Extracted data section start

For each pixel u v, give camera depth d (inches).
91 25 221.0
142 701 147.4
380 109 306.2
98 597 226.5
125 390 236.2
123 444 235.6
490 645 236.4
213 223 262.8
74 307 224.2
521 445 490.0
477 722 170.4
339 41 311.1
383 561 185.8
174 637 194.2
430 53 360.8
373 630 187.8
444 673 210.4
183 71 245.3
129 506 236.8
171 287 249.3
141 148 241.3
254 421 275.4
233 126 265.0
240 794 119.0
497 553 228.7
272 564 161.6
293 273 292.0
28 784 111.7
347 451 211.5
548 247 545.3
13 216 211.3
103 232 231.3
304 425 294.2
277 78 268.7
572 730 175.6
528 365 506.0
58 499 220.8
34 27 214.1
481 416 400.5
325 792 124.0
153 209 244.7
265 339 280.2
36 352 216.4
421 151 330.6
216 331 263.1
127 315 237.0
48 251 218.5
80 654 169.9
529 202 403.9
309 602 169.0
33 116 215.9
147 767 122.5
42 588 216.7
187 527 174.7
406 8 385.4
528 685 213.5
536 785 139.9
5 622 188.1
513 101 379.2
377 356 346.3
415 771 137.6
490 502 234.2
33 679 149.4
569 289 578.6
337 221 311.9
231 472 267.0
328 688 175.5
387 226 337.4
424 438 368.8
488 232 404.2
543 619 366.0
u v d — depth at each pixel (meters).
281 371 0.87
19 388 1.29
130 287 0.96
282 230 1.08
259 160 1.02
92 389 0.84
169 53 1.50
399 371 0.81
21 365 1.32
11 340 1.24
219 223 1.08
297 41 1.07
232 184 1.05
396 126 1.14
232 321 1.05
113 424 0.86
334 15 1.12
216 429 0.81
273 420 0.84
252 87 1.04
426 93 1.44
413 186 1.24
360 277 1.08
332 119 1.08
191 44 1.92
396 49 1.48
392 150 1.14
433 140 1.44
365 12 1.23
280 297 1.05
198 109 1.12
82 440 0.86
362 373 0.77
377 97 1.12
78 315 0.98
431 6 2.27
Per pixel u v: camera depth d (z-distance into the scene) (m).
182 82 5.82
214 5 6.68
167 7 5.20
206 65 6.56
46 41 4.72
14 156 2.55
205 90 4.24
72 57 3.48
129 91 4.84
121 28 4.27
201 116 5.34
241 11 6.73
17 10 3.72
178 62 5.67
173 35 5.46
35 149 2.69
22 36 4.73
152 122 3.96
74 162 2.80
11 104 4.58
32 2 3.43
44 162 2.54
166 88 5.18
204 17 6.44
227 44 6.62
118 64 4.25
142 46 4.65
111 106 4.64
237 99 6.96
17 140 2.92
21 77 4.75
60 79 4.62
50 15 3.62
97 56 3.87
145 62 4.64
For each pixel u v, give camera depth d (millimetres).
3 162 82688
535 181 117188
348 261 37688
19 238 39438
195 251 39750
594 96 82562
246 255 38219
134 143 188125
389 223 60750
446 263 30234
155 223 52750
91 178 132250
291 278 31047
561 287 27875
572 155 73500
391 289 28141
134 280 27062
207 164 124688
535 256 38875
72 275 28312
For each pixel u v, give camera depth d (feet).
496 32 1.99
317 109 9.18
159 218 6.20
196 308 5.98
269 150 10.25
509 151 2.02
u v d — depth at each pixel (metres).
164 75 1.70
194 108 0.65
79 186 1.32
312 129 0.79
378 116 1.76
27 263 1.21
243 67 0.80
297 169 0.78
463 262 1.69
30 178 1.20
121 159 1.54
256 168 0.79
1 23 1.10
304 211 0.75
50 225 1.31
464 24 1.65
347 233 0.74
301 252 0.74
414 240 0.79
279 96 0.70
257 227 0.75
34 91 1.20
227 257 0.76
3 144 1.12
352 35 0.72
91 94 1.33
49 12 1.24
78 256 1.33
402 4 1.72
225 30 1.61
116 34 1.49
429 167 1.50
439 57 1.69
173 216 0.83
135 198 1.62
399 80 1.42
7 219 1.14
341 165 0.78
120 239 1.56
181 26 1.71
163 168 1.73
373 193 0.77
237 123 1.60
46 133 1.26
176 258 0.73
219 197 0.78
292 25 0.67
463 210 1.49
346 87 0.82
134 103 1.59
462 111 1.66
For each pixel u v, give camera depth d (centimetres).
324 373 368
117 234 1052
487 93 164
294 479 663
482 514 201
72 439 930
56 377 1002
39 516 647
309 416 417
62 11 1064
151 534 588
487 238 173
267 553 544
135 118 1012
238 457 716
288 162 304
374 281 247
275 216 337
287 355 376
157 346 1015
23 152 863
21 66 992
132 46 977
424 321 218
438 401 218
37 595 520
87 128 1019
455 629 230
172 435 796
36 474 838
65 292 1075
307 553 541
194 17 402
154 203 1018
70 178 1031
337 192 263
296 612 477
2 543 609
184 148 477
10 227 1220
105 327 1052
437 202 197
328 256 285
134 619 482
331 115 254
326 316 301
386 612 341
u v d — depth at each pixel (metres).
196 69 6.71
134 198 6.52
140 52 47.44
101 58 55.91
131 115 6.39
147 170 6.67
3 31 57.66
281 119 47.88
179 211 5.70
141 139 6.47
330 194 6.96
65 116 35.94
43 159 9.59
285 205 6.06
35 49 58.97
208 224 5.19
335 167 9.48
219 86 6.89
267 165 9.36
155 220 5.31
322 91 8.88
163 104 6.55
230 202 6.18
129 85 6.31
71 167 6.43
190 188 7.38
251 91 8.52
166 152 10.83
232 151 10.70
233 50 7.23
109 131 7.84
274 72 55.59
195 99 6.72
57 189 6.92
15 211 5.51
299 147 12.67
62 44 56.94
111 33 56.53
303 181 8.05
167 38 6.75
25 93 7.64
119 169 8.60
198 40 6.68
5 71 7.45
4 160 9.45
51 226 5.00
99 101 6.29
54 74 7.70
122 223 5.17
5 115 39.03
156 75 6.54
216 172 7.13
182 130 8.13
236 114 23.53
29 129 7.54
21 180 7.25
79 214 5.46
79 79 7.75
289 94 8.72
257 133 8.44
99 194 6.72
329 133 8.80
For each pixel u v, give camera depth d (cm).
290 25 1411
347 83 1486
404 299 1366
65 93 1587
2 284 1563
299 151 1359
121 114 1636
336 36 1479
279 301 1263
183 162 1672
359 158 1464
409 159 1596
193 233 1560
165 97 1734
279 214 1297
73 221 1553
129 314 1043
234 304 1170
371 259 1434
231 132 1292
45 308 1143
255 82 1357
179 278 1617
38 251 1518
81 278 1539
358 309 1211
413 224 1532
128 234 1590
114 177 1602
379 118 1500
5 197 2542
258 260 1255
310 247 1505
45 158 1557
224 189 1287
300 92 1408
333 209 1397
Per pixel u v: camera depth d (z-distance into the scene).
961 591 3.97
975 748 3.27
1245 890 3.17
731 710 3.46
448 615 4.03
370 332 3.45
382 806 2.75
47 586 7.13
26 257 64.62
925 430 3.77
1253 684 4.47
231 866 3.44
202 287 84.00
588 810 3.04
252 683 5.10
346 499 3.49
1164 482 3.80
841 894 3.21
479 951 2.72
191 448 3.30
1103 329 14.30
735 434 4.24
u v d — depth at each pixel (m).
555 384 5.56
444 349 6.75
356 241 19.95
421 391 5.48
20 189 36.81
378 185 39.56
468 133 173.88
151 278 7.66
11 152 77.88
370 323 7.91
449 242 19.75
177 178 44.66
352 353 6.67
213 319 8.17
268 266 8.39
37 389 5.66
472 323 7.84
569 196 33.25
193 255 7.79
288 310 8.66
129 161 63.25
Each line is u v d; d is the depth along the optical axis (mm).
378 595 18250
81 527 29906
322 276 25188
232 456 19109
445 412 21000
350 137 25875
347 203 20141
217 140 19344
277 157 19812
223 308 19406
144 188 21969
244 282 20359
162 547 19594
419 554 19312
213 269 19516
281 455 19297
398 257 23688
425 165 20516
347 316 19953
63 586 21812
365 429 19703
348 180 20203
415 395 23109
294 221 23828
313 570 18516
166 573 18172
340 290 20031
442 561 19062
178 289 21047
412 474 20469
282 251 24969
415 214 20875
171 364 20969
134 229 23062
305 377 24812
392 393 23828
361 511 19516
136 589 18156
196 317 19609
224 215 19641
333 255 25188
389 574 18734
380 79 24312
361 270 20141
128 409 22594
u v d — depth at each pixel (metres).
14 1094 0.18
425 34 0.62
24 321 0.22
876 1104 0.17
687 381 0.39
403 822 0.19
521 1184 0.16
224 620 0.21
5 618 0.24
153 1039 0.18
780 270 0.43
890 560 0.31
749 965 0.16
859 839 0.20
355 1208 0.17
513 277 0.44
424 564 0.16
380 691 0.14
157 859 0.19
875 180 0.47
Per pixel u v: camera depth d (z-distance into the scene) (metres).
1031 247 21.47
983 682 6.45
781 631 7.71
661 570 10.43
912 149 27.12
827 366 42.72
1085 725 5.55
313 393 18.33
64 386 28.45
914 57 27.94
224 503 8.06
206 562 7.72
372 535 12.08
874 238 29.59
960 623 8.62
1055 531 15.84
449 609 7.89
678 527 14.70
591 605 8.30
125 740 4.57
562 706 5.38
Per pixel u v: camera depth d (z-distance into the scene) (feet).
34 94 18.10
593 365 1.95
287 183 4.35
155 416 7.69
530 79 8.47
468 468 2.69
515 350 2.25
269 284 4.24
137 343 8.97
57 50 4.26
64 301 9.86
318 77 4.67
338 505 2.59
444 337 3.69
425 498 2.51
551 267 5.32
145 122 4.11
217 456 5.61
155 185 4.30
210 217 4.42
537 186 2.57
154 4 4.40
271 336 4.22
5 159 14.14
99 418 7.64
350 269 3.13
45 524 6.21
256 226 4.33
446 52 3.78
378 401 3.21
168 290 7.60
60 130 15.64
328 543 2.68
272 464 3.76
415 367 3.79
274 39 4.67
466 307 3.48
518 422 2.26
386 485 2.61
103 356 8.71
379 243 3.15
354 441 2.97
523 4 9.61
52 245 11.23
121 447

Extracted data section end

• Instructions for the task
Please return the lines above exactly, from the first one down to the line with "444 673 210.4", and stop after that line.

• Result of the exercise
For each pixel u v, give camera depth d (inches).
91 25 221.0
142 701 147.4
380 109 306.2
98 597 226.5
125 390 236.2
123 444 235.6
490 645 236.4
213 223 262.8
74 307 224.2
521 445 490.0
477 722 170.4
339 41 311.1
383 561 185.8
174 637 194.2
430 53 360.8
373 630 187.8
444 673 210.4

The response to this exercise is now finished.